##### Recorded data #####

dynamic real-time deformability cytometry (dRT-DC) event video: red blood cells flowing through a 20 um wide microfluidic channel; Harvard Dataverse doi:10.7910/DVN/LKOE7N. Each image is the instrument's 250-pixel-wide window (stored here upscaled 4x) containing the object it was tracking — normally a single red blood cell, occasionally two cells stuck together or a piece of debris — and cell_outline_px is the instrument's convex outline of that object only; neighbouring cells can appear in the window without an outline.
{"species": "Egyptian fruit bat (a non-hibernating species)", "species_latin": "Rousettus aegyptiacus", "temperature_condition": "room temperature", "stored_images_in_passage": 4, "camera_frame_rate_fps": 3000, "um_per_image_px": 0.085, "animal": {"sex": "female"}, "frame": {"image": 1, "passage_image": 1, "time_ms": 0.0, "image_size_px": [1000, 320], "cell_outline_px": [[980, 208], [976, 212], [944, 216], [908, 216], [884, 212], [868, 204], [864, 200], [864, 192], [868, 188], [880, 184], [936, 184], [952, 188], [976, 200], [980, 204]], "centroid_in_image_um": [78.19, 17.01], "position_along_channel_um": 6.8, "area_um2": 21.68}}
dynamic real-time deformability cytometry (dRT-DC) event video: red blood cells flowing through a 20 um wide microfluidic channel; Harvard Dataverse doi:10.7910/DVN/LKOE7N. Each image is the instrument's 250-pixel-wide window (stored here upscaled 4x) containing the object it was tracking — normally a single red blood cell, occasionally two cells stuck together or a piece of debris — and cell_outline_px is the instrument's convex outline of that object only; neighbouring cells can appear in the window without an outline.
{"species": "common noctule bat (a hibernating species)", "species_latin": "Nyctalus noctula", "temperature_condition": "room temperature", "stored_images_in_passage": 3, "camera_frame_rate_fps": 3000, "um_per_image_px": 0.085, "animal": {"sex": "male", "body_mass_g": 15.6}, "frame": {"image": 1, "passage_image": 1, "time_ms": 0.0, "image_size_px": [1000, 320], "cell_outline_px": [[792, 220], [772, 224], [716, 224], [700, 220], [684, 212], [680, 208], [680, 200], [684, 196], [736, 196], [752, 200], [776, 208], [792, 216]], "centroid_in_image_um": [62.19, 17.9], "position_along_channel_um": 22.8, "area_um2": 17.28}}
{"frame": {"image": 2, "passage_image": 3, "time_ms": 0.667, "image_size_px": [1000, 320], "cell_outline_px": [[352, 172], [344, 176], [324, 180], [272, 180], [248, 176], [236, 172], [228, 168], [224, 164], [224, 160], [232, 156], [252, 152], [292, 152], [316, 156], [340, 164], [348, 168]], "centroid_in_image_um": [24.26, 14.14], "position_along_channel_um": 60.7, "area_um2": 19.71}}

#####

→ Written task
Give the entries again in full, exactly as they are written.

→ Task output
dynamic real-time deformability cytometry (dRT-DC) event video: red blood cells flowing through a 20 um wide microfluidic channel; Harvard Dataverse doi:10.7910/DVN/LKOE7N. Each image is the instrument's 250-pixel-wide window (stored here upscaled 4x) containing the object it was tracking — normally a single red blood cell, occasionally two cells stuck together or a piece of debris — and cell_outline_px is the instrument's convex outline of that object only; neighbouring cells can appear in the window without an outline.
{"species": "Egyptian fruit bat (a non-hibernating species)", "species_latin": "Rousettus aegyptiacus", "temperature_condition": "room temperature", "stored_images_in_passage": 4, "camera_frame_rate_fps": 3000, "um_per_image_px": 0.085, "animal": {"sex": "female"}, "frame": {"image": 1, "passage_image": 1, "time_ms": 0.0, "image_size_px": [1000, 320], "cell_outline_px": [[980, 208], [976, 212], [944, 216], [908, 216], [884, 212], [868, 204], [864, 200], [864, 192], [868, 188], [880, 184], [936, 184], [952, 188], [976, 200], [980, 204]], "centroid_in_image_um": [78.19, 17.01], "position_along_channel_um": 6.8, "area_um2": 21.68}}
dynamic real-time deformability cytometry (dRT-DC) event video: red blood cells flowing through a 20 um wide microfluidic channel; Harvard Dataverse doi:10.7910/DVN/LKOE7N. Each image is the instrument's 250-pixel-wide window (stored here upscaled 4x) containing the object it was tracking — normally a single red blood cell, occasionally two cells stuck together or a piece of debris — and cell_outline_px is the instrument's convex outline of that object only; neighbouring cells can appear in the window without an outline.
{"species": "common noctule bat (a hibernating species)", "species_latin": "Nyctalus noctula", "temperature_condition": "room temperature", "stored_images_in_passage": 3, "camera_frame_rate_fps": 3000, "um_per_image_px": 0.085, "animal": {"sex": "male", "body_mass_g": 15.6}, "frame": {"image": 1, "passage_image": 1, "time_ms": 0.0, "image_size_px": [1000, 320], "cell_outline_px": [[792, 220], [772, 224], [716, 224], [700, 220], [684, 212], [680, 208], [680, 200], [684, 196], [736, 196], [752, 200], [776, 208], [792, 216]], "centroid_in_image_um": [62.19, 17.9], "position_along_channel_um": 22.8, "area_um2": 17.28}}
{"frame": {"image": 2, "passage_image": 3, "time_ms": 0.667, "image_size_px": [1000, 320], "cell_outline_px": [[352, 172], [344, 176], [324, 180], [272, 180], [248, 176], [236, 172], [228, 168], [224, 164], [224, 160], [232, 156], [252, 152], [292, 152], [316, 156], [340, 164], [348, 168]], "centroid_in_image_um": [24.26, 14.14], "position_along_channel_um": 60.7, "area_um2": 19.71}}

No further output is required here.